Paradis fin de règne : quand le théâtre s’essaye au théâtre

© Alice Piemme

De et mis en scène par Alyssa Tzavaras, avec Charlie Degotte, Stéphane Diskus, Ludovic Drouet, Bernard Graczyk, Sarah Espour, Anthony Ruotte, Lionel Ueberschlag et Martine Wijckaert. Du 14 mars au 24 mars 2023 au Théâtre Les Tanneurs.

Au fond de la scène plongée dans l’obscurité, une porte ouverte donne à voir l’ombre d’un homme qui fait les 100 pas. Des pleurs résonnent derrière nous, une femme emprunte une passerelle surélevée pour rejoindre l’homme qui vient à sa rencontre. Au bord de l’hystérie, elle lui annonce que Boris est mort. Ils cachent le corps, nu et taché de sang, dans la chambre froide.

Dans la lumière, il semble que nous sommes dans un atelier de fabrication de décors de théâtre.
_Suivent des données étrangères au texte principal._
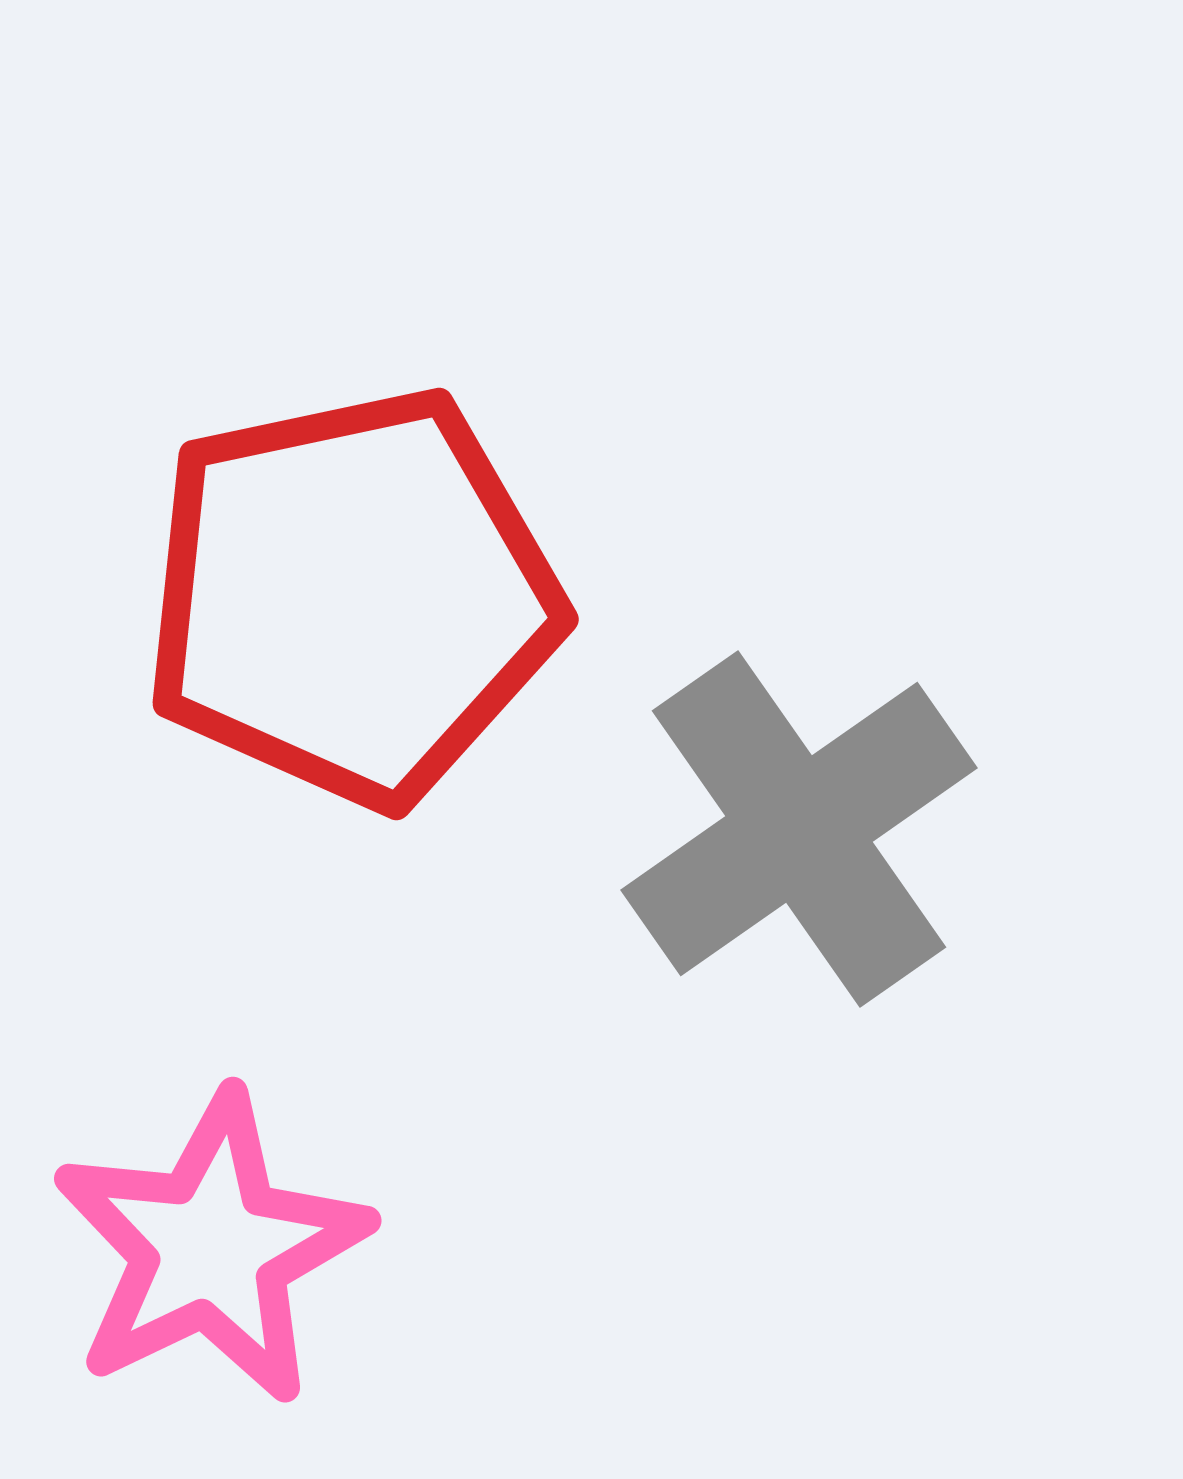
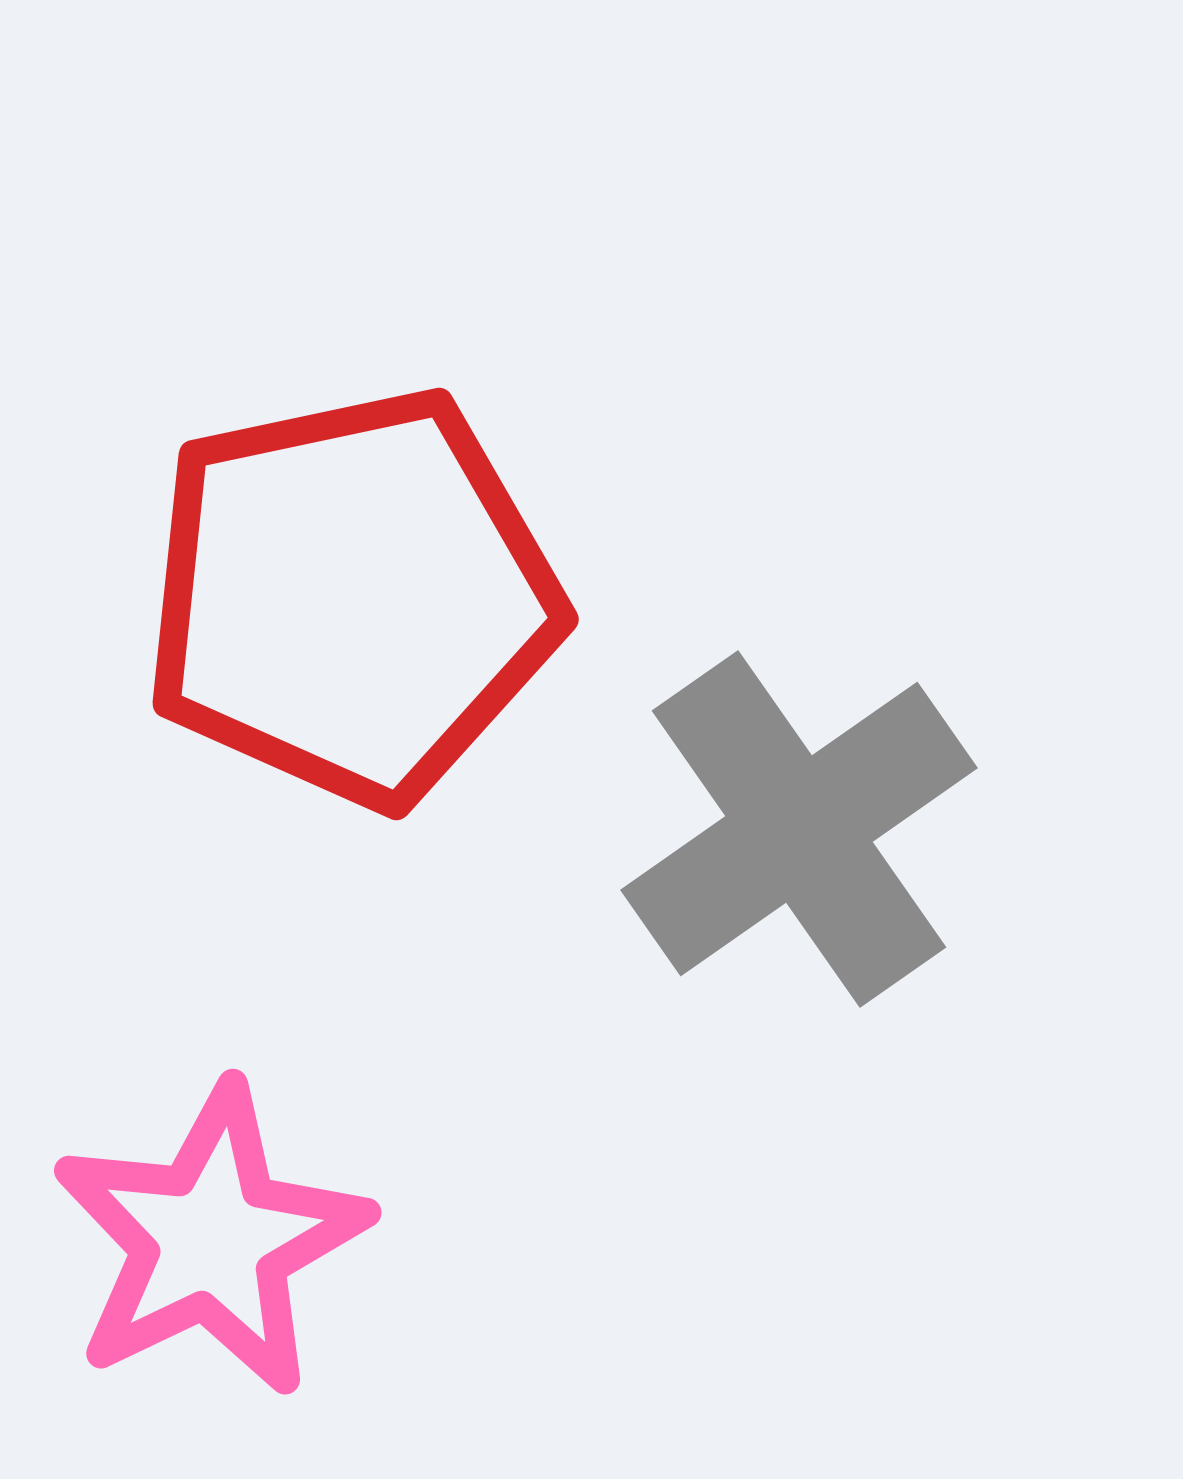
pink star: moved 8 px up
Un homme réveille Stéphane qui piquait, discrètement, un roupillon dans un divan. Il se met à la table de mixage et lance du son tandis qu’un immense palmier s’affaisse au sol. Nous sommes en pleine préparation d’une pièce de théâtre, Caligula de d’Albert Camus, dont Swan, l’homme qui a dissimulé le cadavre, est le metteur en scène.

La directrice du théâtre, Linda (Martine Wijckaert), apparaît sur la coursive qui domine le plateau. Elle est d’une humeur massacrante, la pièce n’avance pas, l’acteur qui tient le rôle principal, Boris, a disparu et l’homme du ministère va débarquer dans la demie heure pour juger du caractère innovant du travail des artistes et décider, ou non, de la fermeture du théâtre Le Paradis.
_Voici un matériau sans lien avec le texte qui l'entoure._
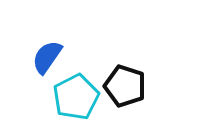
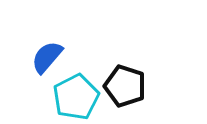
blue semicircle: rotated 6 degrees clockwise
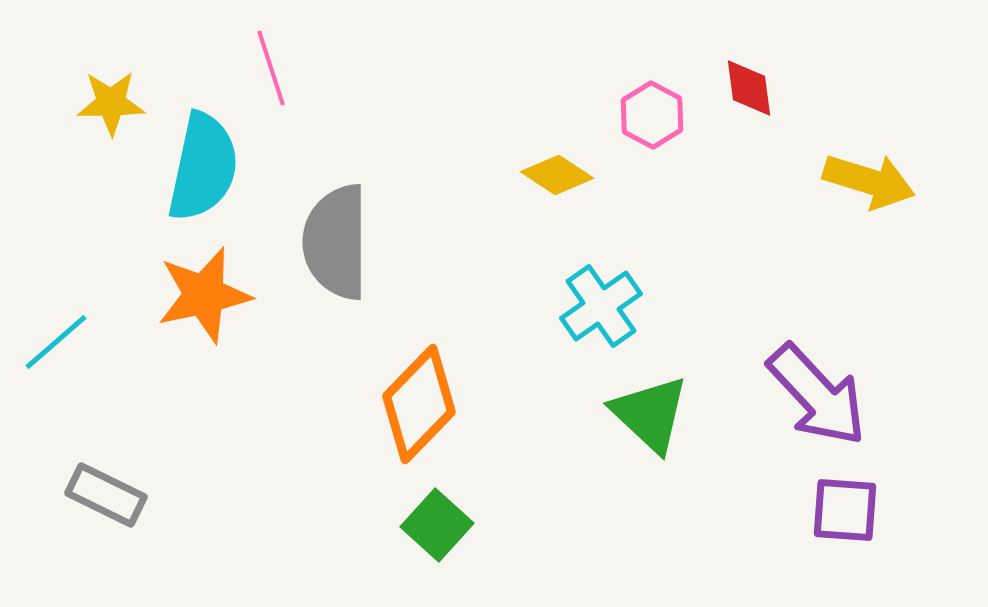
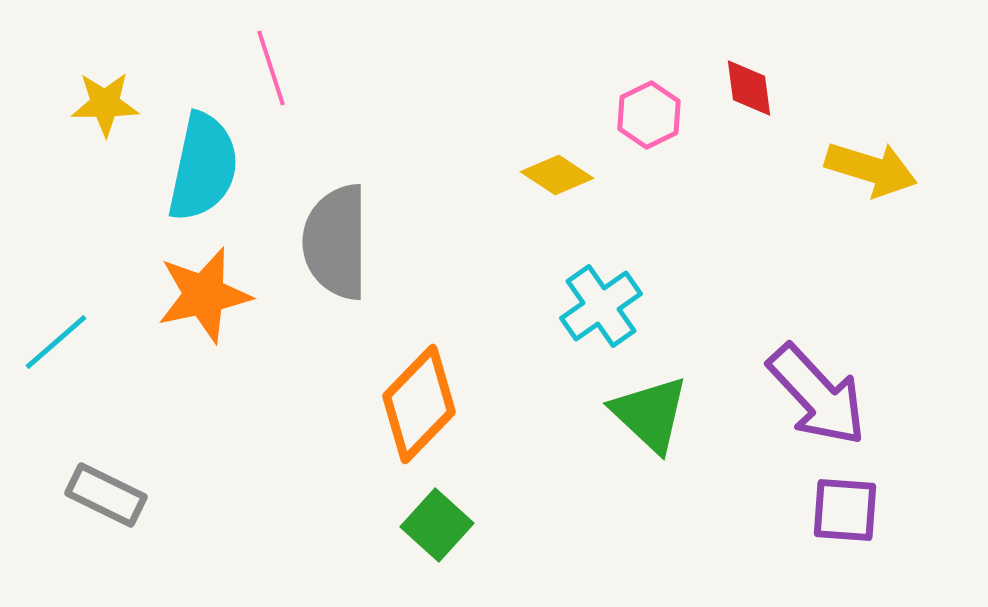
yellow star: moved 6 px left, 1 px down
pink hexagon: moved 3 px left; rotated 6 degrees clockwise
yellow arrow: moved 2 px right, 12 px up
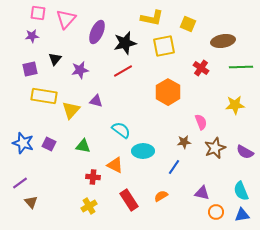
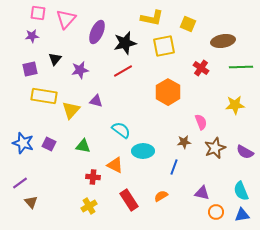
blue line at (174, 167): rotated 14 degrees counterclockwise
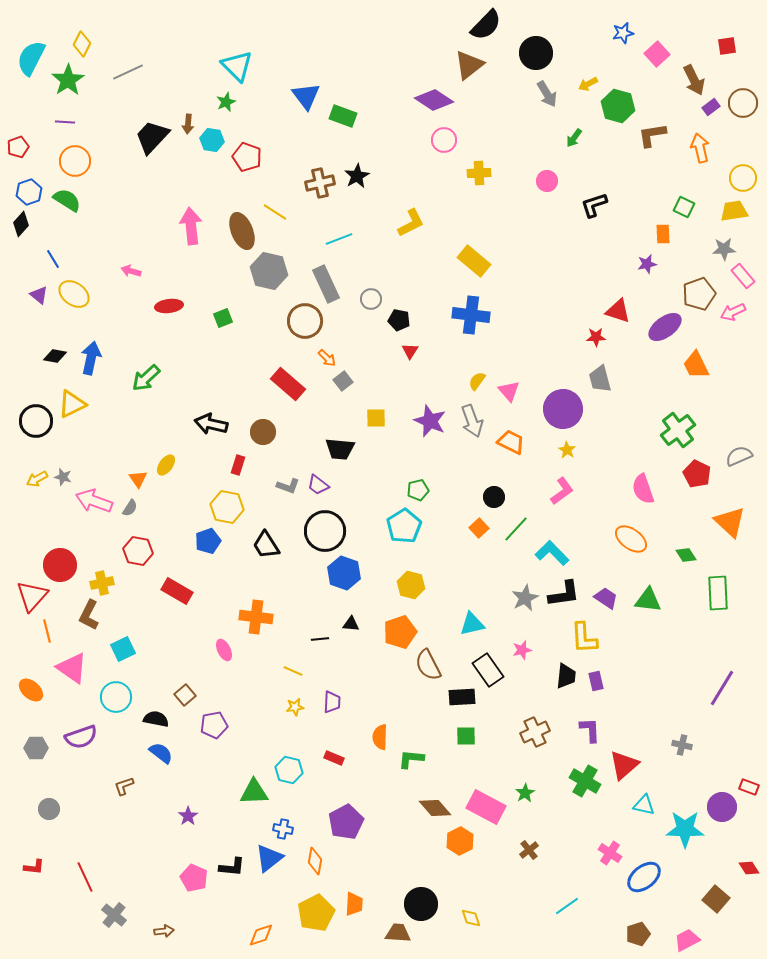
« Tu ne sais pas ce que ce lieu représente pour moi, dit Linda à Swan. C’est toute ma vie. Je ne peux pas perdre ce lieu, ancien abattoir (ce qui explique la chambre froide, NDLR) à l’architecture en ruine. » Elle impose donc au metteur en scène de confier le rôle de l’empereur romain à Aldo, l’homme de ménage le plus vieux du monde, et lui fait signer un contrat qui stipule qu’elle est la créatrice de la pièce en devenir. « Au théâtre, il n’y a rien qui est vrai, tout est faux », conclut celle que l’on surnomme l’impératrice.

Mais le metteur en scène n’entend pas être dépossédé de son projet qui lui vaudra la reconnaissance. « Mon nom sera frappé sur tous les frontispices, tu verras, Linda, tu verras. » à la faveur d’une coupure de courant, Swan revient en Caligula, pauvre empereur, seul, haï mais convaincu de son génie et de son pouvoir qu’il va utiliser pour faire le vide autour de lui. « Pour un homme de pouvoir, la rivalité des dieux a quelque chose d’agaçant. »
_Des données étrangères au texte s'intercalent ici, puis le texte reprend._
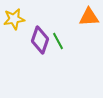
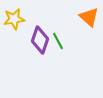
orange triangle: rotated 45 degrees clockwise
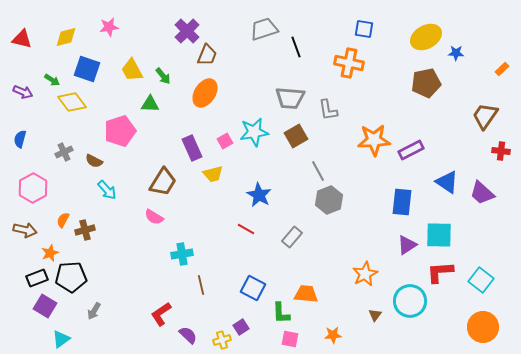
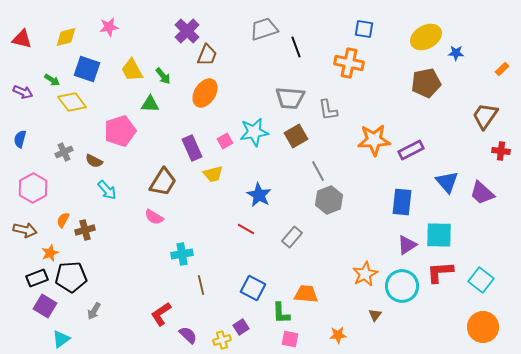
blue triangle at (447, 182): rotated 15 degrees clockwise
cyan circle at (410, 301): moved 8 px left, 15 px up
orange star at (333, 335): moved 5 px right
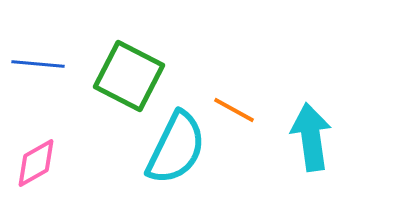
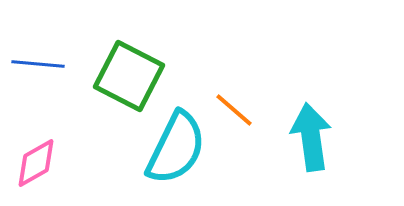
orange line: rotated 12 degrees clockwise
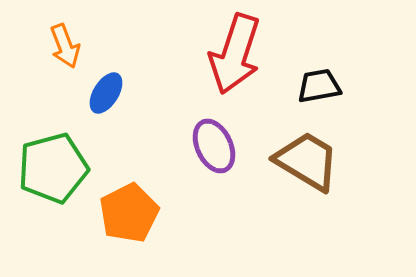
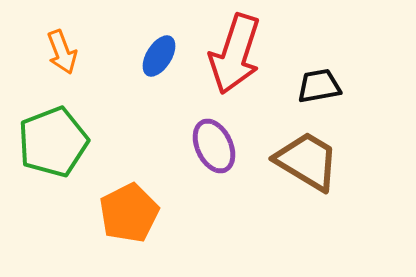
orange arrow: moved 3 px left, 6 px down
blue ellipse: moved 53 px right, 37 px up
green pentagon: moved 26 px up; rotated 6 degrees counterclockwise
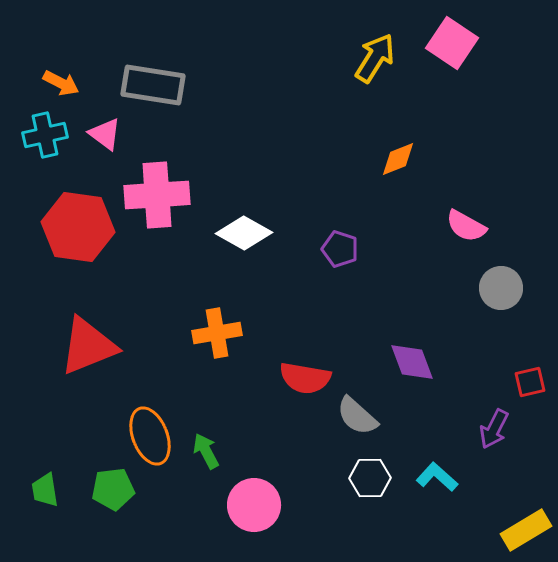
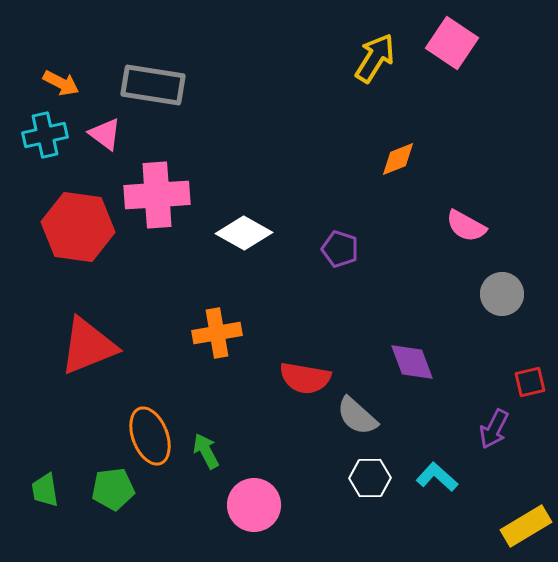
gray circle: moved 1 px right, 6 px down
yellow rectangle: moved 4 px up
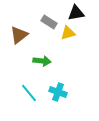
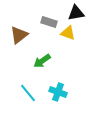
gray rectangle: rotated 14 degrees counterclockwise
yellow triangle: rotated 35 degrees clockwise
green arrow: rotated 138 degrees clockwise
cyan line: moved 1 px left
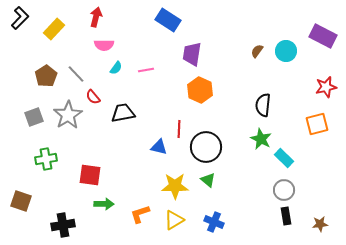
Dans Paradis fin de règne, Alyssa Tzavaras parle de la soif du pouvoir et des moyens que l’on met en œuvre pour l’atteindre et satisfaire sa quête d’absolu. Quand le metteur en scène devient l’empereur, l’œuvre dépasse et engloutit son créateur. La pièce fait des allers-retours entre la fiction, l’onirisme et la réalité.

Cette dernière prend une consistance particulière en faisant appel à certains artistes qui ne sont pas acteur·rices de formation, comme Martine Wijckaert et Charlie Degotte, véritables monuments du paysage théâtral belge qui ont connu une certaine période d’utopie. Le texte de Linda, la directrice de théâtre en manque de reconnaissance, s’inspire directement de propos tenus lors d’interviews par la fondatrice de la Balsamine.

Ce choix dans la distribution tout comme celui d’opter pour une « partition scénique » dont le déroulé narratif laisse de la place à des improvisations encadrées, confère à l’exercice comme un côté inachevé. Il règne, par moments, une certaine confusion et un déséquilibre entre scènes que l’on pourrait considérer comme accessoires par rapport à d’autres plus essentielles. Le rodage de la pièce ne peut que lui donner plus d’assurance.